Billy Nelson: Doing it his way

by John Wight: Billy Nelson’s Fighting Scots Gym is located in an unremarkable location on the eastern outskirts of Glasgow. It occupies a small slice of wasteground on the edge of a housing estate, the kind of setting you won’t find in any tourist brochure interested in selling either Scotland or Glasgow as a choice destination to potential visitors from around the world. Indeed from the outside you would be doing the gym and its location an enormous compliment by describing it as average.

But step through the door of this place and you enter a world as far from average as it is possible to be. For here day after day you will find under one roof some of boxing’s best and brightest talent anywhere, training with an intensity to match the temperature generated by the industrial jet heater which Nelson employs to heat the place up – whether it needs it or not.

If anybody were ever in any doubt that boxing is a sport like no other, an excursion to the Fighting Scots Gym on any given day would immediately succeed in changing their mind. The morning of this writer’s visit Craig McEwan, recently returned to Scotland after six years spent training under the tutelage of Freddie Roach at his famed Wildcard Gym in Hollywood, California, was sparring with hard hitting cruiserweight prospect Stevie Simmons. It was the kind of sparring, both ferocious and skilled, which fans of the sport would have no hesitation in paying to watch.

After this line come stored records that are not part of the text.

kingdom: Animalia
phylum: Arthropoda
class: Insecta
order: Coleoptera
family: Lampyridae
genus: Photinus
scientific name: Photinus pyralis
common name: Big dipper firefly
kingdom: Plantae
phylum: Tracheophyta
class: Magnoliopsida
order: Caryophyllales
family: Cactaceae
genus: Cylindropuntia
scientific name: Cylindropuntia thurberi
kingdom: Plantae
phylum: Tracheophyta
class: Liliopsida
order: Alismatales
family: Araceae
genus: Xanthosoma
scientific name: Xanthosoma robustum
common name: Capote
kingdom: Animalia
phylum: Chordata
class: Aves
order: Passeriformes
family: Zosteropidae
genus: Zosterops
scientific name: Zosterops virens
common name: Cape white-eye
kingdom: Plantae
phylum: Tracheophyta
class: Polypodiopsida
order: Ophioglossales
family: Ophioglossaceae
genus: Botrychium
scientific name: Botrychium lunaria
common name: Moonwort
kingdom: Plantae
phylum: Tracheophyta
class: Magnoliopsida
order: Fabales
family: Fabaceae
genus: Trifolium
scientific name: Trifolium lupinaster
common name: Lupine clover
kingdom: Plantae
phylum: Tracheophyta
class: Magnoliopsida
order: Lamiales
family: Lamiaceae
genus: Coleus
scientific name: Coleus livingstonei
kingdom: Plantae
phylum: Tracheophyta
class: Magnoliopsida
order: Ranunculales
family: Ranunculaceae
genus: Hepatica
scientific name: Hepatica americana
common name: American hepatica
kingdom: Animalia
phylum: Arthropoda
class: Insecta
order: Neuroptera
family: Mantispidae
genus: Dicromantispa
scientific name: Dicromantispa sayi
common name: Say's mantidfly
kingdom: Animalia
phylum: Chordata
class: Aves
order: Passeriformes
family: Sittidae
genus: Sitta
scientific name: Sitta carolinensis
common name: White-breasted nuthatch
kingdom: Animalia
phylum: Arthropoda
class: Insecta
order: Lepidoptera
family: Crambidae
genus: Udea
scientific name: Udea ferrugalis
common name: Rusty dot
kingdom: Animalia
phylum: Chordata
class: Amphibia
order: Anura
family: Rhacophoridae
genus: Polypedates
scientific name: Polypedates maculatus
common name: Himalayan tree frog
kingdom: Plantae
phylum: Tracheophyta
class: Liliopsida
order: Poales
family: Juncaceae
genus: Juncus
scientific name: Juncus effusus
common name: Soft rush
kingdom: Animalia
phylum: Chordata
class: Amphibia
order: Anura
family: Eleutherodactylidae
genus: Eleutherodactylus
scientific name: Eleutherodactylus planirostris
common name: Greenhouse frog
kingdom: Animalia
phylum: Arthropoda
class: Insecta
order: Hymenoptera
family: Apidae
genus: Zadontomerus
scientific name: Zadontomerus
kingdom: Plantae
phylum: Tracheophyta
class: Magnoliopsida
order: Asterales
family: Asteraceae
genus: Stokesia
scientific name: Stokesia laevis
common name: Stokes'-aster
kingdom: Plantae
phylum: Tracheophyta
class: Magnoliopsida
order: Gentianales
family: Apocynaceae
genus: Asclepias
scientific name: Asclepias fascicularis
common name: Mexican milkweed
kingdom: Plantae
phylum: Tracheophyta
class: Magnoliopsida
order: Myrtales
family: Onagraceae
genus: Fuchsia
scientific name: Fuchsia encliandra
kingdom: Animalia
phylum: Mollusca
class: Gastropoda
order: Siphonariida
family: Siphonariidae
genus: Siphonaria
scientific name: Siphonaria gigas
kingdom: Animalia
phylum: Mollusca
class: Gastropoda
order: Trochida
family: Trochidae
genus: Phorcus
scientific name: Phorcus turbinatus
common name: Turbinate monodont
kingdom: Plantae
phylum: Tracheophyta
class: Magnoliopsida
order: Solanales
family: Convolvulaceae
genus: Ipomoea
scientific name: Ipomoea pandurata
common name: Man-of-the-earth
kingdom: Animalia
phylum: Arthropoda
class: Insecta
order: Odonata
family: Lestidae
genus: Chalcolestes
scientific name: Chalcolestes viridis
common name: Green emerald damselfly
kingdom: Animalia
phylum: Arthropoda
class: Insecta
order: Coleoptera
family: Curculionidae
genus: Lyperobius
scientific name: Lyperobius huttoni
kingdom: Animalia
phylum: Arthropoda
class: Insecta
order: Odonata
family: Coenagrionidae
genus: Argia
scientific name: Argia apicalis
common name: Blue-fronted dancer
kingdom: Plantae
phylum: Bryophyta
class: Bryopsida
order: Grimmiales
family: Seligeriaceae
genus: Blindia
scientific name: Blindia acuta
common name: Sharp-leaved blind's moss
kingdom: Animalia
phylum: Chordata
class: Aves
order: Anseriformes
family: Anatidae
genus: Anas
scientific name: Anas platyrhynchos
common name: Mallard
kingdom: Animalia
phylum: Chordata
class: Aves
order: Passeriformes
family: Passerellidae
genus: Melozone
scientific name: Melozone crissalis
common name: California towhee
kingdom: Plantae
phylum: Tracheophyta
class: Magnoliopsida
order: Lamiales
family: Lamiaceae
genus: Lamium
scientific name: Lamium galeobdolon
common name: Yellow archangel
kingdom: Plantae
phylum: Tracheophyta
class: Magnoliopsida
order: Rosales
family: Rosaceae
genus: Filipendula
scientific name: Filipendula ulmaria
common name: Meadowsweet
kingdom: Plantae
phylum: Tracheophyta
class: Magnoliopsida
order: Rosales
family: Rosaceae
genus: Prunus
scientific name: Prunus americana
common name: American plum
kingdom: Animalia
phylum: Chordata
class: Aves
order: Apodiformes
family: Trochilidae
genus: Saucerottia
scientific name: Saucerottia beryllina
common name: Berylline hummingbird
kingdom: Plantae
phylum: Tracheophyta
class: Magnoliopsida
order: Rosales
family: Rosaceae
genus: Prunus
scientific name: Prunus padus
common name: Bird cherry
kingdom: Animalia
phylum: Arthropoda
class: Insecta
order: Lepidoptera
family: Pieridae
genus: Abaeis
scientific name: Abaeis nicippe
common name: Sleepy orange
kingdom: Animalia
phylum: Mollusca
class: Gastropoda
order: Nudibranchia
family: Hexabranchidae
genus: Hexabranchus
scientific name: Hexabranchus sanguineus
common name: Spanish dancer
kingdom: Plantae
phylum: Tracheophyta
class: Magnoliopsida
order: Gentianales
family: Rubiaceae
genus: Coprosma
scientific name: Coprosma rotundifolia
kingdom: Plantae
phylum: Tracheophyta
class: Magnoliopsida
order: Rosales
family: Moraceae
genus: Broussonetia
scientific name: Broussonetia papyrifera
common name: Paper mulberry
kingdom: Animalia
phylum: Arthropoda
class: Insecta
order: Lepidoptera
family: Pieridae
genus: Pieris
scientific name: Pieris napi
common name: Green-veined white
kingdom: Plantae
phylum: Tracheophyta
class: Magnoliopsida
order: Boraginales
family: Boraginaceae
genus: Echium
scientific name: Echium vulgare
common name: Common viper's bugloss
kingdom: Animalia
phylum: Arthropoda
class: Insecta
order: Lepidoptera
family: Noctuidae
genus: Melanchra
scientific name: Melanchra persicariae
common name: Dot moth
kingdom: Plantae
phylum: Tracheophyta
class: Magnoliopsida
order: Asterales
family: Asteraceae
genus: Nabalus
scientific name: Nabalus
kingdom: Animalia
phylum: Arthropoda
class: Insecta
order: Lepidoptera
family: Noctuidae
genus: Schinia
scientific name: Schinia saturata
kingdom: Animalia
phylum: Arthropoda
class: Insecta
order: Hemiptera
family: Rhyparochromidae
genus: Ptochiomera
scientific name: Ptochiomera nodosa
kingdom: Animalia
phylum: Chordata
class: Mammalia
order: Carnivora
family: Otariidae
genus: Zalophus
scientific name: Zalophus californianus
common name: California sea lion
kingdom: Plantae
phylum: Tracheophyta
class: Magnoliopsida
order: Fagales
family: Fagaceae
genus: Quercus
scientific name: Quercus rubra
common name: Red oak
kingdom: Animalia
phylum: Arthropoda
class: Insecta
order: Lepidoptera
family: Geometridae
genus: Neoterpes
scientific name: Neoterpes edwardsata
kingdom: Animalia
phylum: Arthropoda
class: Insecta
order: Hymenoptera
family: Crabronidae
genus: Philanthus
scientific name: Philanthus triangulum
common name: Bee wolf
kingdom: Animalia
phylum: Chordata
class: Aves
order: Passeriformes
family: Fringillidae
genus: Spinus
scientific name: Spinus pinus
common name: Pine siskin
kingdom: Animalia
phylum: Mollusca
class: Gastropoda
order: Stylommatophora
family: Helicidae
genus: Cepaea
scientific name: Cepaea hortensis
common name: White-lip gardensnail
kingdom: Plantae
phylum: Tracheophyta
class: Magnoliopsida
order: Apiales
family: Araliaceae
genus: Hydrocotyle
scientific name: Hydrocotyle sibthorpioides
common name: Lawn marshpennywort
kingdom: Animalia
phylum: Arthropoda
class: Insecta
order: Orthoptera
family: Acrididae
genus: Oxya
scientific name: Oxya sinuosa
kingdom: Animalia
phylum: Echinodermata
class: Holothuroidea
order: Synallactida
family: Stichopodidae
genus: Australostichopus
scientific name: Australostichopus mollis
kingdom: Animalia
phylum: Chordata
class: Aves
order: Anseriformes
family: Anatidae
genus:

At the same time working on the bags were current world superfeatherweight champion, Ricky Burns, former British featherweight champion and young British fighter of the year, Paul Appleby, and up and coming stars Mick Roberts and David Brophy. Also plying his trade under Nelson’s guiding hand is current British featherweight champion John Simpson.

Most trainers would be intimidated being responsible for just half the amount of talent who call the

Fighting Scots Gym home, yet Nelson, ably assisted by John McCarron and Michael Roberts Snr., is clearly not to be included in the same category as most trainers active in the sport today. With McEwan set for his first fight after registering the one and only blemish on his record against Ireland’s Andy Lee back in March, losing an epic contest that most commentators agree qualified as one of the fights of the year, on the undercard of Floyd Mayweather’s upcoming contest against Victor Ortiz in Las Vegas next month, you’d think that Nelson would be at least slightly nervous given the pressure that the newest addition to his stable will be under to get his career back on track. McEwan after all has been touted for a world title ever since turning pro and decamping stateside, and has the considerable machine that is Golden Boy Promotions behind him expecting nothing less.

Yet with the confidence of a man who knows his trade inside out, Nelson calmly asserts that, “if Craig had been with me five years ago he’d already be a world champion.”

A month after McEwan’s Vegas outing there’s the no small matter of Ricky Burns’ third defence of a world title he won against Puerto Rico’s formidable Roman ‘Rocky’ Martinez towards the end of 2010 at Glasgow’s Kelvin Hall. It was a performance more than worthy of its addition to the pantheon of great nights of British boxing. However, witnessing the Coatbridge fighter demolish the bag with ferocious combinations a year later you’d think he’d just turned pro and was still trying to make his mark in the game, such is his determination and desire to improve. “I’d put Ricky in against anybody at his weight in the world right now,” Nelson says as he studies his fighter’s work on the bag. “The improvements he’s made over the last year have been immense and believe me there’s more to come.”

Watching him work with his fighters you quickly understand not only why Nelson has reason to be confident in his fighters but also why his fighters have reason to be confident in him. Nothing is left to chance. Every aspect of their work is placed under constant scrutiny and corrected in no uncertain terms. Foot work, balance, technique, defence, all of it is broken down and analysed over and over in relentless fashion as Nelson refuses to allow them to veer anywhere close to that most fatal location for any top athlete – a comfort zone. It is the kind of punishing routine that demands absolute trust between fighter and trainer to work. As he puts it himself, “I demand total commitment from my fighters. I won’t have it any other way. This game’s too serious and competitive. You have to live the life.”

Another quality that strikes you about Nelson’s camp is the camaraderie and solidarity his fighters share, pushing and encouraging one another as they strive to improve. They do so while absorbing the pride their trainer clearly has in their ability as motivation to work harder and longer at perfecting their craft.

Billy Nelson is entitled to boast that nowhere in Britain is there a gym with more professional boxing talent as there is currently fighting out of his Fighting Scots Gym in Glasgow. Being privileged to watch him at work this comes as no surprise. Attention to detail is matched by an ability to get the best out of his fighters, cajoling some and lambasting others when the time comes to start digging deep.

Like the sport’s great trainers this is a man who demands everything but gives everything in return, forging the kind of bond of trust and respect with his fighters that at its best can produce greatness.